Here's a code snippet illustrating the model architecture:

    input_img = layers.Input(shape=(img_width, img_height, 1), name="image", dtype="float32")
    labels = layers.Input(name="label", shape=(None,), dtype="float32")
    # first conv block
    x = layers.Conv2D(64, (3, 3), activation="relu", kernel_initializer="he_normal", padding="same", name="conv1",)(input_img)
    x = layers.MaxPooling2D((2, 2), name="pool1")(x)
    # 2nd conv block
    x = layers.Conv2D(128, (3, 3), activation="relu", kernel_initializer="he_normal", padding="same", name="conv2",)(x)
    x = layers.MaxPooling2D((2, 2), name="pool2")(x)
    # reshaping just in case
    new_shape = ((img_width//4), (img_height//4) * 128) # each spatial location will be denoted by 64 values
    x = layers.Reshape(target_shape=new_shape, name="reshape")(x)
    x = layers.Dense(128, activation="relu", name="dense1")(x)
    x = layers.Dropout(0.2)(x)
    # RNNs
    x = layers.Bidirectional(layers.LSTM(256, return_sequences=True, dropout=0.25))(x)
    x = layers.Bidirectional(layers.LSTM(128, return_sequences=True, dropout=0.25))(x)
    # output_layer
    x = layers.Dense(len(char_to_num.get_vocabulary()) + 1, activation="softmax", name="dense2")(x)
    output = CTCLayer(name="ctc_loss")(labels, x)
    # define the model
    model = keras.models.Model(
        inputs=[input_img, labels],
        outputs=output,
        name="ocr_model_v1"
    )

Model Evaluation

After training the model, it's essential to evaluate its performance. Here's a code snippet illustrating how to evaluate the model using test data:

def evaluate_model(model: Model, test_dataset: Dataset) -> Tuple[float, float]:
    # Initialize variables to store total loss and accuracy
    total_loss = 0.0
    total_accuracy = 0.0
    num_batches = 0

    # Iterate over the test dataset
    for batch in test_dataset:
        # Unpack the batch
        images, labels = batch
        input_length = np.ones(labels.shape[0]) * model.input_shape[1]
        label_length = np.ones(labels.shape[0]) * model.output_shape[1]

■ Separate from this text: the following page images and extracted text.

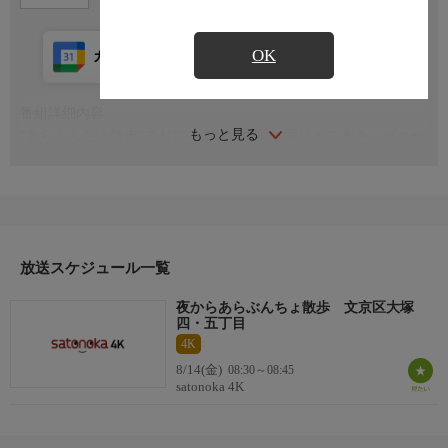
OK
カレンダー登録
アプリ視聴
放送前
番組詳細内容
もっと見る
“あらぶんちょ散歩”でおじゃました場所と同じところを、ヴェー
トーベン久保が夜目線でお散歩、地元のみなさんとふれあいま
す。文京区大塚四・五丁目の夜
放送スケジュール一覧
夜からあらぶんちょ散歩 文京区大塚
四・五丁目
4K
8/14(金)
08:30～08:45
satonoka 4K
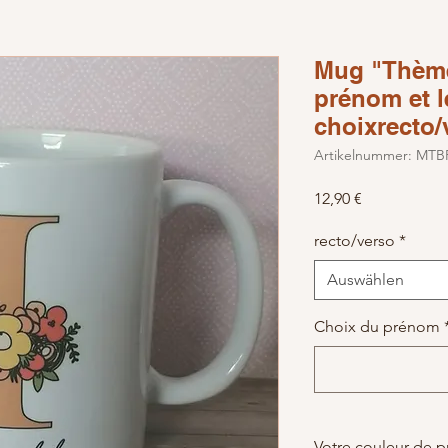
Mug "Thème
prénom et l
choixrecto/
Artikelnummer: MTB
Preis
12,90 €
recto/verso
*
Auswählen
Choix du prénom
Votre couleur de pr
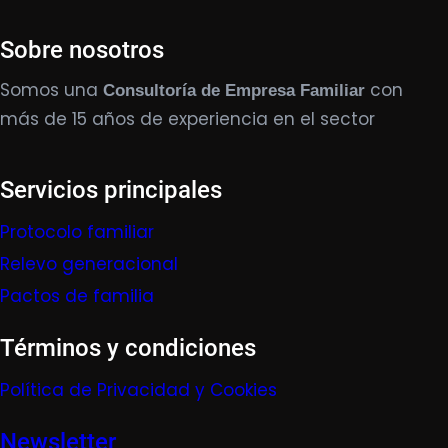
Sobre nosotros
Somos una
con
Consultoría de Empresa Familiar
más de 15 años de experiencia en el sector
Servicios principales
Protocolo familiar
Relevo generacional
Pactos de familia
Términos y condiciones
Política de Privacidad y Cookies
Newsletter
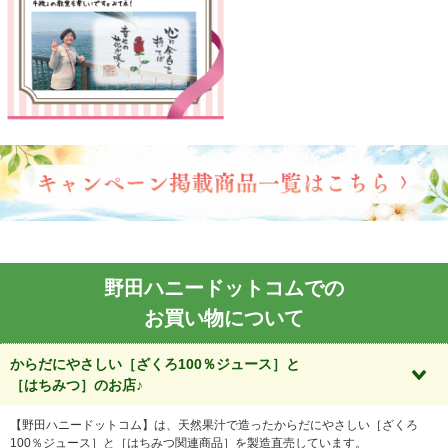
野田ハニードットコムでの
お買い物について
からだにやさしい［ざくろ100％ジュース］と
［はちみつ］のお店♪
【野田ハニードットコム】は、天然果汁で造ったからだにやさしい［ざくろ
100％ジュース］と［はちみつ関連商品］を製造直売しています。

        # Perform inference
        predictions = model.predict([images, labels, input_length, label_length])

        # Calculate loss
        batch_loss = ctc_batch_cost(labels, predictions, input_length, label_length)

        # Update total loss
        total_loss += tf.reduce_mean(batch_loss)

        # Calculate accuracy
        total_accuracy += accuracy(labels, predictions)

        # Increment the number of batches
        num_batches += 1

    # Calculate average loss and accuracy
    average_loss = total_loss / num_batches
    average_accuracy = total_accuracy / num_batches

    return average_loss, average_accuracy

# Evaluate the model
test_loss, test_accuracy = evaluate_model(model, test_dataset)
print(f"Test Loss: {test_loss}, Test Accuracy: {test_accuracy}")

Conclusion

The OCR Captcha Project aims to provide a solution for recognizing text in CAPTCHA images using machine learning techniques. By following the steps outlined in this README, users can set up, train, and evaluate the OCR system. Additionally, the provided code snippets demonstrate the model architecture, training process, and evaluation procedure, enabling users to understand and customize the project according to their requirements.

For more detailed documentation and examples, please refer to the source code and accompanying documentation within each module.

Additional Information

Data Ingestion

The `DataIngestion` class in `data_ingestion.py` is responsible for ingesting raw image and label data, performing data preprocessing tasks such as train-test split, and saving the processed data for training. It utilizes Pandas for data manipulation and provides methods to initiate the data ingestion process.

Model Trainer

The `ModelTrainer` class in `model_trainer.py` handles the training of the OCR model. It takes preprocessed data, builds the model architecture, trains the model, and saves the trained weights. The class also provides methods for evaluating the model's performance.

Model Deployment

To deploy the OCR model for inference, users can integrate it into a web application or API service. The model can accept images as input, process them using the trained model, and return the predicted text. Flask or FastAPI can be used to create the API endpoints for model inference.

License

This project is licensed under the MIT License - see the LICENSE file for details.